Students in the special admissions program not only defied expectations but also went on to develop as top professionals, Luis said.

After graduating from Binghamton, Reilly taught for a time at a Harlem school. Before embarking on his later career as a professor, he returned to Binghamton as the first African-American counselor in the same special admissions program that brought him there.

A history major at Harpur, Luis taught in a bilingual education program in East Harlem before heading to graduate school at the University of Wisconsin – Madison. Ultimately, his path led him to Cornell University, where he earned a doctorate and then embarked on an academic career, teaching at Dartmouth College and Washington University in St. Louis before joining Binghamton as a faculty member. He headed Binghamton’s Latin American and Caribbean Area Studies Program from 1988 to 1991.

“I was very appreciative of my education at Binghamton and wanted to contribute. Binghamton was that first step, where the seed was planted and watered,” he reflected. “To understand where I am, I have to remember where I came from. The shared Black experience at Binghamton marked my academic career.”
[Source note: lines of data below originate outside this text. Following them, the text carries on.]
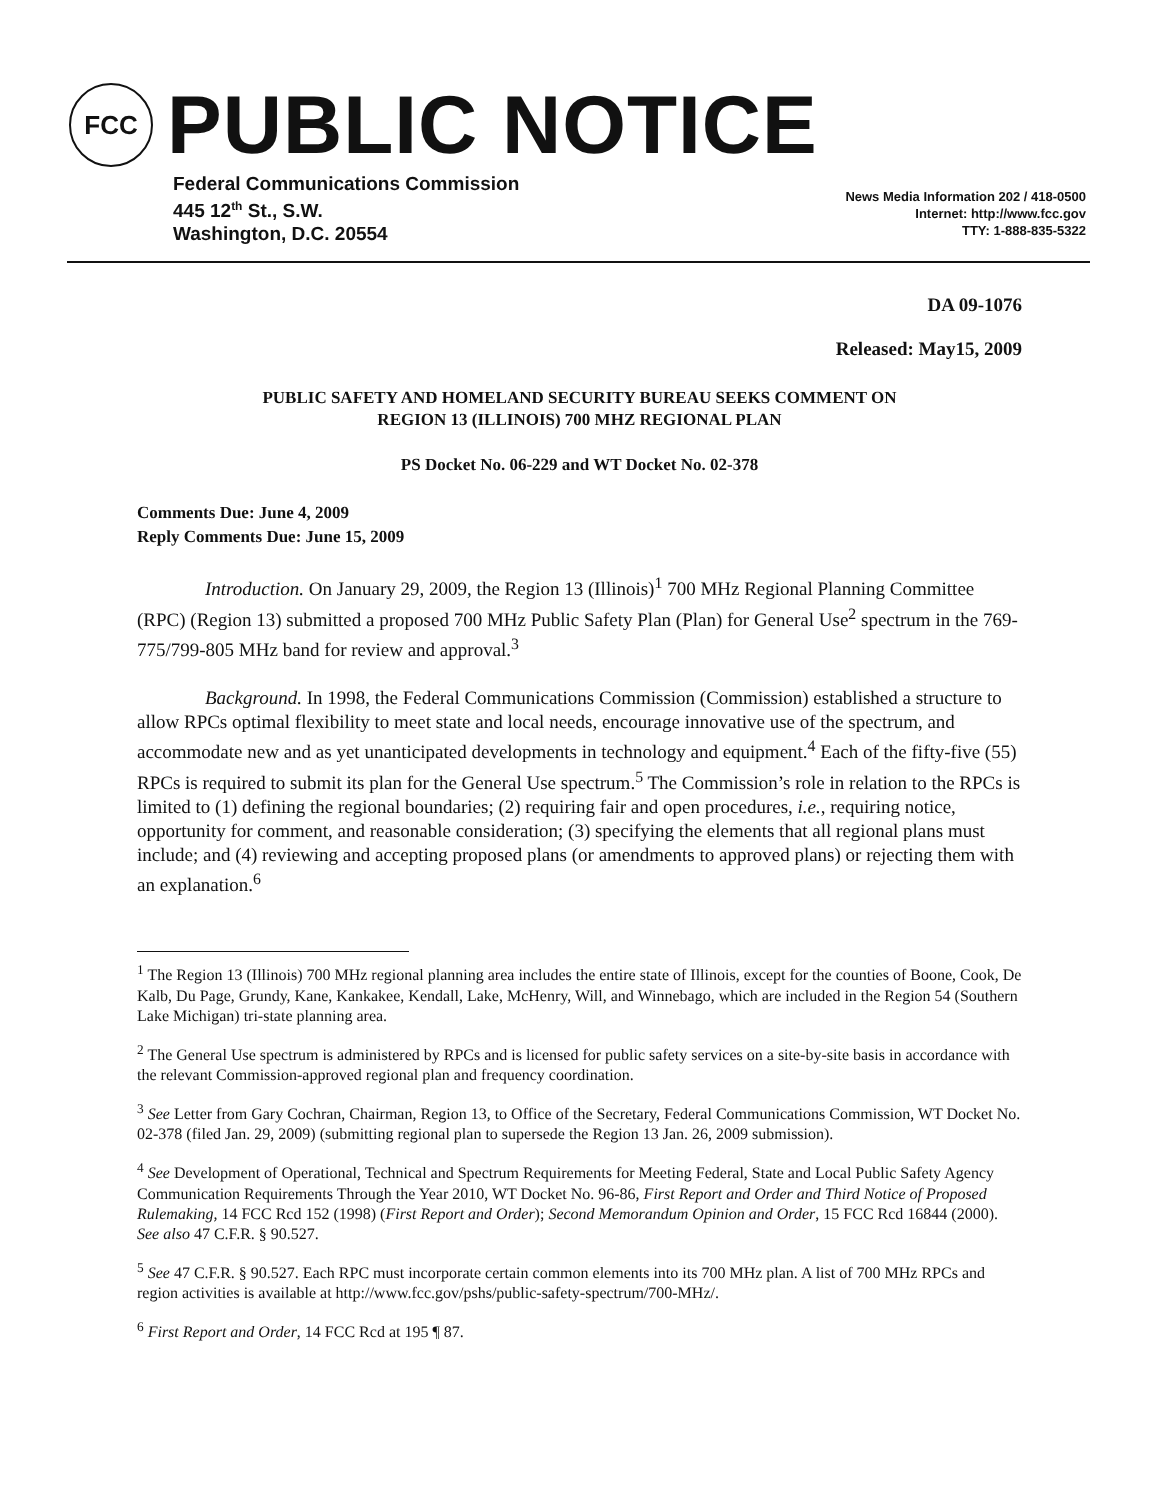FCC
PUBLIC NOTICE
Federal Communications Commission
445 12<sup>th</sup> St., S.W.
Washington, D.C. 20554
News Media Information 202 / 418-0500
Internet: http://www.fcc.gov
TTY: 1-888-835-5322
DA 09-1076
Released: May15, 2009
PUBLIC SAFETY AND HOMELAND SECURITY BUREAU SEEKS COMMENT ON
REGION 13 (ILLINOIS) 700 MHZ REGIONAL PLAN
PS Docket No. 06-229 and WT Docket No. 02-378
Comments Due: June 4, 2009
Reply Comments Due: June 15, 2009
Introduction. On January 29, 2009, the Region 13 (Illinois)<sup>1</sup> 700 MHz Regional Planning Committee (RPC) (Region 13) submitted a proposed 700 MHz Public Safety Plan (Plan) for General Use<sup>2</sup> spectrum in the 769-775/799-805 MHz band for review and approval.<sup>3</sup>
Background. In 1998, the Federal Communications Commission (Commission) established a structure to allow RPCs optimal flexibility to meet state and local needs, encourage innovative use of the spectrum, and accommodate new and as yet unanticipated developments in technology and equipment.<sup>4</sup> Each of the fifty-five (55) RPCs is required to submit its plan for the General Use spectrum.<sup>5</sup> The Commission’s role in relation to the RPCs is limited to (1) defining the regional boundaries; (2) requiring fair and open procedures, i.e., requiring notice, opportunity for comment, and reasonable consideration; (3) specifying the elements that all regional plans must include; and (4) reviewing and accepting proposed plans (or amendments to approved plans) or rejecting them with an explanation.<sup>6</sup>
<sup>1</sup> The Region 13 (Illinois) 700 MHz regional planning area includes the entire state of Illinois, except for the counties of Boone, Cook, De Kalb, Du Page, Grundy, Kane, Kankakee, Kendall, Lake, McHenry, Will, and Winnebago, which are included in the Region 54 (Southern Lake Michigan) tri-state planning area.
<sup>2</sup> The General Use spectrum is administered by RPCs and is licensed for public safety services on a site-by-site basis in accordance with the relevant Commission-approved regional plan and frequency coordination.
<sup>3</sup> See Letter from Gary Cochran, Chairman, Region 13, to Office of the Secretary, Federal Communications Commission, WT Docket No. 02-378 (filed Jan. 29, 2009) (submitting regional plan to supersede the Region 13 Jan. 26, 2009 submission).
<sup>4</sup> See Development of Operational, Technical and Spectrum Requirements for Meeting Federal, State and Local Public Safety Agency Communication Requirements Through the Year 2010, WT Docket No. 96-86, First Report and Order and Third Notice of Proposed Rulemaking, 14 FCC Rcd 152 (1998) (First Report and Order); Second Memorandum Opinion and Order, 15 FCC Rcd 16844 (2000). See also 47 C.F.R. § 90.527.
<sup>5</sup> See 47 C.F.R. § 90.527. Each RPC must incorporate certain common elements into its 700 MHz plan. A list of 700 MHz RPCs and region activities is available at http://www.fcc.gov/pshs/public-safety-spectrum/700-MHz/.
<sup>6</sup> First Report and Order, 14 FCC Rcd at 195 ¶ 87.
In 1991, he landed at Vanderbilt University, and shortly after was invited to be a visiting professor at Yale University. The Gertrude Conaway Vanderbilt Professor in the Humanities is also a Guggenheim winner, editor of the Afro-Hispanic Review and the author of 14 books and more than 100 articles.

“I’m well-regarded in my field, but none of this would have happened if a person like John Benson wasn’t around to give me an opportunity,” he said.
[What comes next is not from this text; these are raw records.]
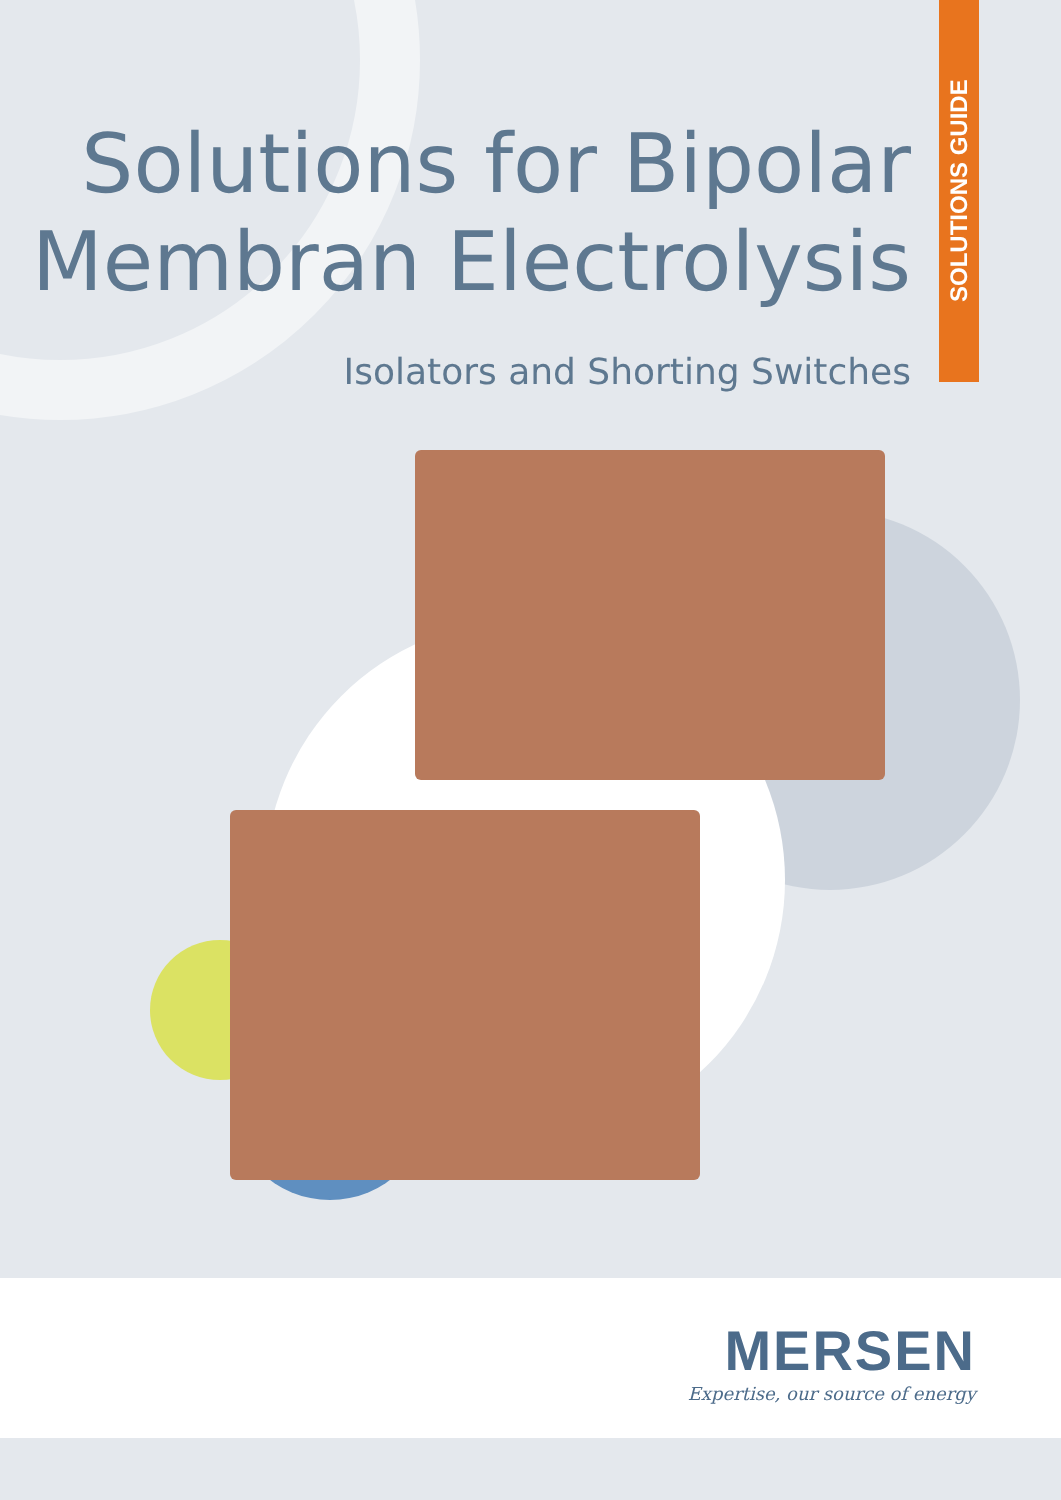SOLUTIONS GUIDE
Solutions for Bipolar
Membran Electrolysis
Isolators and Shorting Switches
MERSEN
Expertise, our source of energy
A political science course at Harpur sparked White’s own interest in Africa and colonialism; she went on to earn her degree in history, as well as a certificate of recognition for her coursework in Africana Studies.

From there, she earned her master’s at Columbia University and her doctorate at the University of Illinois at Chicago, joining Rutgers as a professor in 1984. During the course of her 40-year career, the Board of Governors Distinguished Emerita Professor of History won a Guggenheim award and authored 11 books.

As a professor, White has seen the growing popularity of Africana Studies-themed courses among students of a broad array of backgrounds and disciplines. Initially, the African-American history courses she taught appealed mostly to students of color; today, there are classes in which Black students are actually in the minority, she said.

Sometimes, students express doubt that their voices and efforts can make a lasting difference, White observed. She thinks back to her own college days, when young people — most still in their teens — decided to work together for change.

“We actually made a difference,” White said. “Fifty years later, look at what we did.”